- _Stated task_
Reproduce the material below line for line, without altering any character.

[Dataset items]
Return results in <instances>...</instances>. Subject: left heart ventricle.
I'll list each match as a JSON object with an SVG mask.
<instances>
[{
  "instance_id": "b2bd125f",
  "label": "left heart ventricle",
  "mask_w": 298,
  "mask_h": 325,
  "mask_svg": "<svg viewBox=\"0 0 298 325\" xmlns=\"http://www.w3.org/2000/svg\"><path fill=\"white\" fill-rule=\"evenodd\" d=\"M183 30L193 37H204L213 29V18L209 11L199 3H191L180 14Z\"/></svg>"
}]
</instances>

- _Result of the exercise_
Return results in <instances>...</instances>. Subject: left heart ventricle.
I'll list each match as a JSON object with an SVG mask.
<instances>
[{
  "instance_id": "b2bd125f",
  "label": "left heart ventricle",
  "mask_w": 298,
  "mask_h": 325,
  "mask_svg": "<svg viewBox=\"0 0 298 325\" xmlns=\"http://www.w3.org/2000/svg\"><path fill=\"white\" fill-rule=\"evenodd\" d=\"M183 30L193 37H204L213 29V18L209 11L199 3H191L180 14Z\"/></svg>"
}]
</instances>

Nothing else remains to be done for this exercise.